# Pictures missing in previous post.



## CanuckTravlr (Jul 29, 2020)

*What’s your favourite Church picture while travelling?*

Someone just reactivated this thread in the Tug Lounge by posting some new photos.

I happened to go back to my post #45 and the pics I had posted there are gone, together with any comments.  In their place is just the word "-DELETED-".  I believe I had pictures of two churches, a small wooden church in Newfoundland, plus some of Coventry Cathedral in England.

I certainly didn't delete them.  Is this a technical issue, or did I do something wrong or somehow post the pictures incorrectly?  If so, I would like to know, so that I don't repeat the mistake.


----------



## bbodb1 (Jul 29, 2020)

Is it possible the link to the pictures has changed in some way?  Or perhaps the access to the photos in question has changed?  The server the photos was housed on changed (or went dark)...


----------



## bbodb1 (Jul 29, 2020)

Oh wow @CanuckTravlr - I now see what you are talking about...



CanuckTravlr said:


> - DELETED -



That post literally was deleted.  I wonder if a system upgrade to the board may have changed what is (and is not) acceptable as a link.....perhaps the link did not mesh the new system requirements.  Do you happen to remember what the link was to (what church photo)?

When I first read your post, I recalled seeing some photos in the past that had a red X and the word DELETED - which to me, is a more likely indication the link has failed (i.e. no longer valid for some reason).


----------



## CanuckTravlr (Jul 29, 2020)

They weren't links.  Maybe that is the issue.  I attached digital copies of my personal photos taken with my Canon SD500 Elph (Newfoundland) and my Canon EOS 70D (Coventry).  These were personal photos, so I own any copyright, and by personally posting that copyright is waived, as I understand it.

Yes, the "deleted" puzzles me.  If it has been altered by a moderator or administrator, there is normally a comment to that effect.  Very strange!!


----------



## Karen G (Jul 29, 2020)

I went back to take a look and see that the post was deleted but I don't see any indication of why.  Can you repost the pictures you had before?  I've really enjoyed seeing all the beautiful churches from around the world.  A post near yours showed that two threads of church pictures were merged and maybe something happened in the merger that left your post out, but there certainly was nothing wrong with posting the church pictures.
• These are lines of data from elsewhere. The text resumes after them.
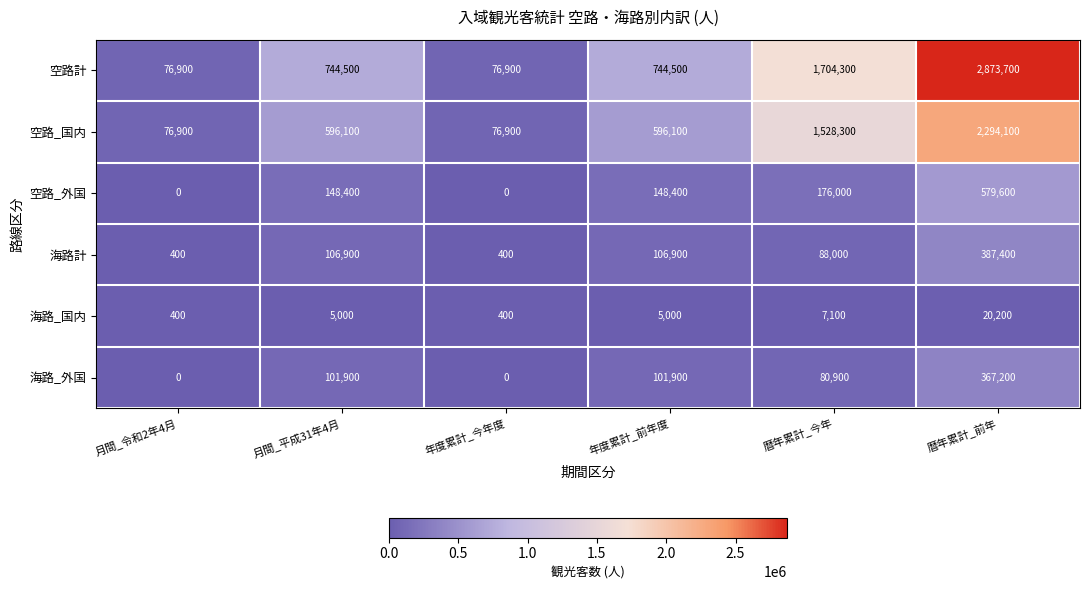

Count the 空路_国内 values in the range 76900 to 1528300.

5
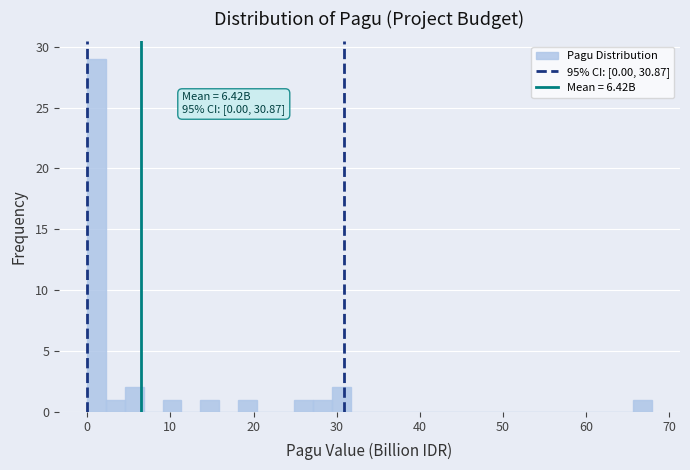

Read against the x-axis, roughly where is the centre of the tallest bar?

1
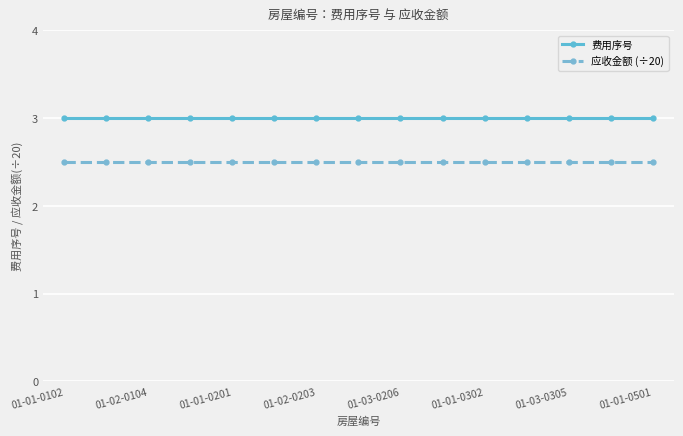

Rank the series by their maximum value, from lowest to highest.

应收金额 (÷20), 费用序号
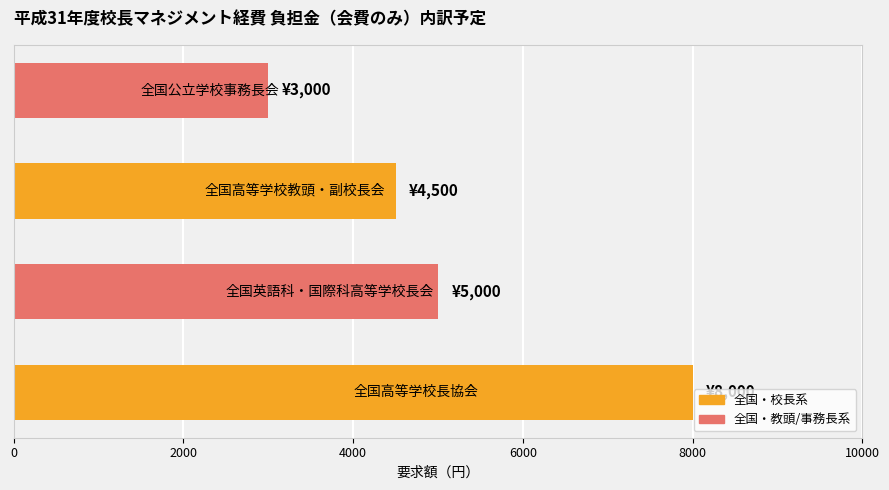

What is the minimum value shown in the chart?

3000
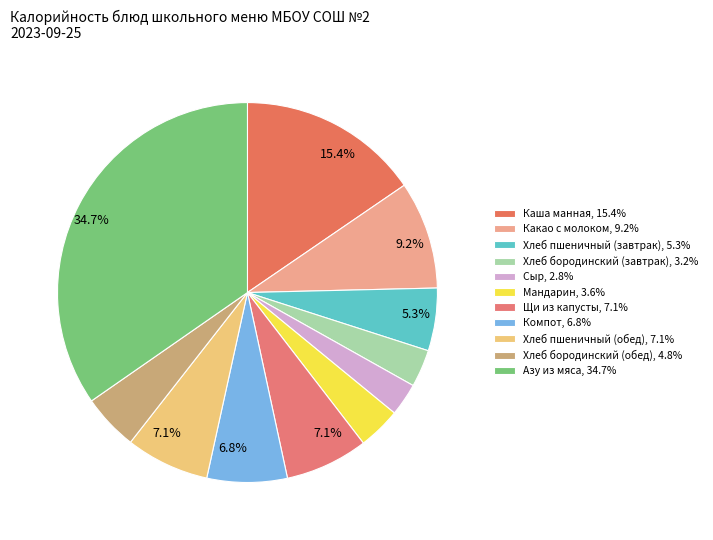

Rank the categories by value from lowest to highest.

Сыр, Хлеб бородинский (завтрак), Мандарин, Хлеб бородинский (обед), Хлеб пшеничный (завтрак), Компот, Щи из капусты, Хлеб пшеничный (обед), Какао с молоком, Каша манная, Азу из мяса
That thread is a lovely, positive one and is appreciated!


----------



## CanuckTravlr (Jul 29, 2020)

Karen G said:


> I went back to take a look and see that the post was deleted but I don't see any indication of why.  Can you repost the pictures you had before?  I've really enjoyed seeing all the beautiful churches from around the world.  A post near yours showed that two threads of church pictures were merged and maybe something happened in the merger that left your post out, but there certainly was nothing wrong with posting the church pictures. That thread is a lovely, positive one and is appreciated!
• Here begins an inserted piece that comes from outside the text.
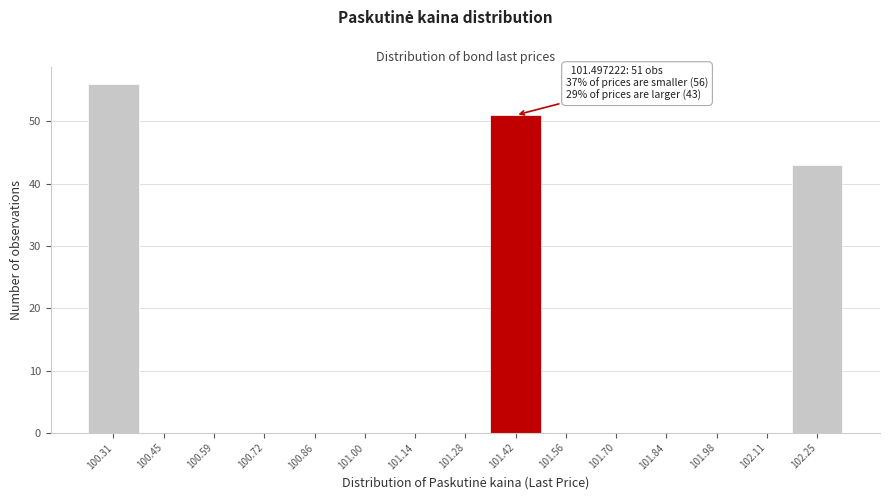

Reading left to right, list all the values displayed in this chart.

100.31=56	100.45=0	100.59=0	100.72=0	100.86=0	101.00=0	101.14=0	101.28=0	101.42=51	101.56=0	101.70=0	101.84=0	101.98=0	102.11=0	102.25=43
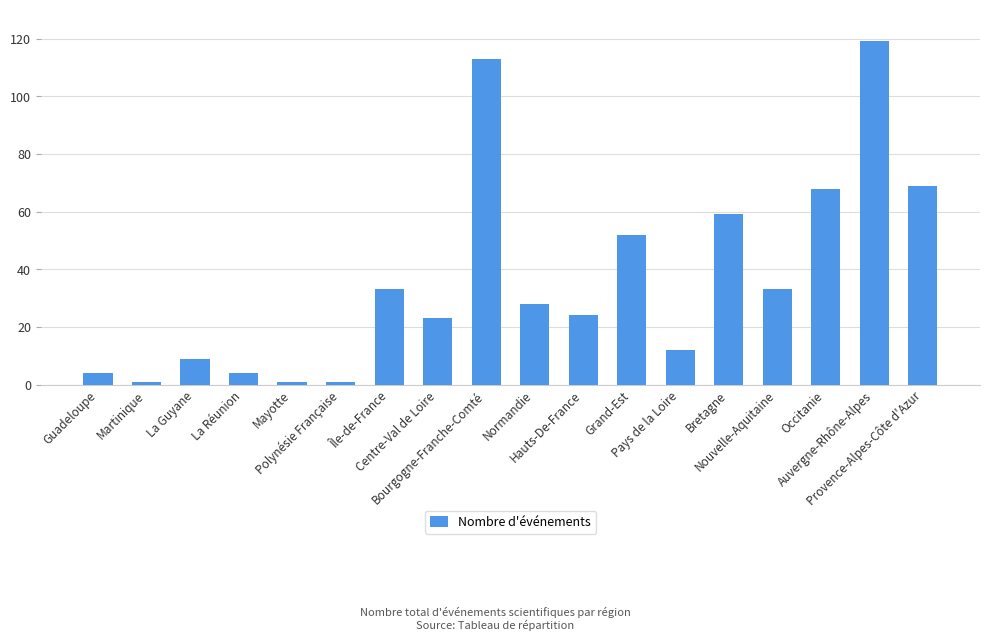

What is the sum of all values?

653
Thanks, Karen.  I will re-post them in a new post.  As I say in my follow-up comments in post #4, I thought it was strange. Your possible explanation may be what happened.  Just wanted to check that I hadn't committed some violation before I re-posted them.  I, too, very much enjoy the pictures in this thread, as I do the thread on "Bridges"!

Now I just have to figure out which specific pictures to re-post, since I have multiple pics for both churches.  I think I did two for each and think I know which ones they are.  Thanks again, everyone, for your quick and helpful replies!!


----------



## nerodog (Jul 29, 2020)

CanuckTravlr said:


> *What’s your favourite Church picture while travelling?*
> 
> Someone just reactivated this thread in the Tug Lounge by posting some new photos.
> 
> ...


I just reactivated by posting a new pic...nothing out of ordinary happened when I posted.   I  wonder how that happened. ??


----------



## TUGBrian (Jul 29, 2020)

there is nothing in the board software im aware of that would replace a post with "Deleted"....this is usually done by a moderator or the OP when removing content.

provide a link to the post in question?


----------



## dioxide45 (Jul 29, 2020)

I think this is the post.









						What’s your favourite Church picture while travelling?
					

Hopefully the photo...




					tugbbs.com
				




I notice that it doesn't say the post was edited, which would mean it was edited within the first few minutes after being posted. I think if a mod updates a post, then it always shows edited by a moderator. But if a user updates a post in the few minutes after posting, there is no indication of an edit. If the OP edits their post later, like the next day, it will indicate an edit was made.


----------



## CanuckTravlr (Jul 29, 2020)

TUGBrian said:


> there is nothing in the board software im aware of that would replace a post with "Deleted"....this is usually done by a moderator or the OP when removing content.
> 
> provide a link to the post in question?



That is what I found so odd.  I would have had no reason to delete it (at least not intentionally).  Here is the link to the post:



CanuckTravlr said:


> - DELETED -


----------